Desde sempre aguardou um ano
novo, novo de facto, mas em vão, o ano
chegava-lhe sempre sem
esperança, vinha
a prazo e/ou
com recibo
verde, cumprindo os Critérios
de Convergência que
a moeda única
lhe impunha.
Este dito “Novo Ano”, se o recebesse com
a coletiva histeria, o habitual foguetório,
seria mais um
ano sem
futuro, contratado por
cinquenta e duas semanas. Calendário amarrotado e lançado ao lixo.
“Que fazer então?” Pensava o
pobre homem
sem olhos
de realidade.
- Se
me aparece sempre
já debilitado da viagem,
a única solução,
a única hipótese,
é ir ao seu encontro. O futuro
chega sempre
atrasado se o esperarmos sentado.
De
alento renascido, mesmo
sem olhar o relógio, gritou: É a hora!
Pelos anos não se espera, nunca se deve
esperar, os anos
novos são
sempre e só
os que nós
construímos na caminhada que leva ao seu encontro, só assim os nossos votos
deixam de ser desejos,
meras intenções, cartões
coloridos com frases
ocas, palavras
em poli-linguismo
estafado, fogo-de-vistas
distante e frio.
- Recuso-me
a aceitar quaisquer ano-refugo que me queiram impingir. Se nunca me deram nada
de jeito a que
propósito me
entregariam um ano
sem defeito,
com certificado
de garantia ou
seguro contra
todos os riscos?
No
afago do pensamento-calor, sorriu confiante para o Ano Bom, e
exaltante exortou a que o acompanhassem:
- Venham,
venham comigo para
a rua, sim
para a rua, não fiquem para ai feitos basbaques
engrossando a ala dos que aplaudem sem
saber porquê nem para quê um qualquer ano asno.
Venham
para a rua exigir o vosso ano de direito,
com direito
ao emprego, à saúde,
ao bem-estar, ao futuro,
sem o qual
não há presente.
Venham,
de coerência firme,
fabricar com
as vossas mãos um
novo ano,
construindo-vos a vós mesmos.
Forçados somos a mudar de ano, mas não a renegar os nossos ideais.
Venham
amigos, os anos
são o reflexo
da nossa passividade
ou do nosso
brio.
Venham!
Nós somos o Novo
Ano!
Por mais que os chames não irão porque a tua voz não é ouvida no seu sentido da audição. Foram ontem porque uns rapazes que jogam bem à bola marcaram um golo de sorte, tornando-se o maior orgulho da pátria, a nossa selecção! Vão hoje, revirão, ver lançamentos de rolhas de cortiça e ouvir foguetes mas não saborearão sequer o calor do vinho nem apanharão canas. Irão amanhã porque vai ser um funeral e pêras, com cobertura em directo pela televisão e onde vão estar todos os maiorais!
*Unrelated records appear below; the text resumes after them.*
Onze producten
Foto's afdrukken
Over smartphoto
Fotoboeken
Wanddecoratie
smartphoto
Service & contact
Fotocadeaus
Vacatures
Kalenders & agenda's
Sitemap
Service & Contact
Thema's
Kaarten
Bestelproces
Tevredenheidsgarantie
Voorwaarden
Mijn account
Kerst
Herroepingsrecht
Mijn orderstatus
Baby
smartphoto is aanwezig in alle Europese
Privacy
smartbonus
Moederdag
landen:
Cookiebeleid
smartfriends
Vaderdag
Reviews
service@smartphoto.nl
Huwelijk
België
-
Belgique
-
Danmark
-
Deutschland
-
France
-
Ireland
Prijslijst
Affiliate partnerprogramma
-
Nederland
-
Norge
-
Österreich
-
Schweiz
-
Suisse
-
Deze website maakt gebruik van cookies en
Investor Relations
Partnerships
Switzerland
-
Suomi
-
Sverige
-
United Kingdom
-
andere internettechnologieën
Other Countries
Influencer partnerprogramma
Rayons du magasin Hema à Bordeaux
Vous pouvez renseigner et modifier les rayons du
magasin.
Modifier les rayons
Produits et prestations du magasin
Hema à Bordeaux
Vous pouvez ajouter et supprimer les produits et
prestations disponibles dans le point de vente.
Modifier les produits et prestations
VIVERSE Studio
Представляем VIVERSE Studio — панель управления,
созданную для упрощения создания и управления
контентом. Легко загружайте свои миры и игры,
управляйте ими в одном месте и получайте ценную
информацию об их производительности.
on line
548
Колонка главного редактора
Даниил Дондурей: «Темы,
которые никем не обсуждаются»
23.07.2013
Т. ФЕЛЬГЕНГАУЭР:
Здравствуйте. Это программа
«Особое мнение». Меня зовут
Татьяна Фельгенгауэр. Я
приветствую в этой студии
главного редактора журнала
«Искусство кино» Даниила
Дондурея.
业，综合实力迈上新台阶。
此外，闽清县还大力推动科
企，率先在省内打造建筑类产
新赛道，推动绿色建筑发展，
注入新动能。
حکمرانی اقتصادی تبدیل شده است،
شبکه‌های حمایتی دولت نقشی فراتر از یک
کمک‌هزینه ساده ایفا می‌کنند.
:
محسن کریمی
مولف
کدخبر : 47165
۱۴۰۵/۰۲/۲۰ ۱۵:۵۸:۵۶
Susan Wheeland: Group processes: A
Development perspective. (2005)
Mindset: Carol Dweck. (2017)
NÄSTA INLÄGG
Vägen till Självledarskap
ResponderEliminarMas quando se trata mesmo deles - isto é contigo! é tua vida! - é como se tivessem vergonha do seu próprio corpo, vergonha da sua condição. Atam as sua próprias mãos, renegam os seus avós, adormecem a sua inteligência e dirão: isso de ir para a rua é coisa de comunistas!
Não companheiro, antes da revolução chegar às ruas terá de ser feita de porta a porta e mesmo assim corremos sempre o risco de ser confundidos com testemunhas de jeová.
Temos em mão um trabalho do caraças pá! Ainda mais sabendo que terá sido uma sorte do caraças eles lerem a tua crónica!
Um abraço e que as tuas passas não sejam do algarve!
Que dois excelentes textos!
ResponderEliminarO do post e o comentário. Que bem acompanhado me sinto, apesar do trabalho do caraças que temos nós, e os outros que nós somos e nos continuarão.
Bom ano para os dois e todos nós.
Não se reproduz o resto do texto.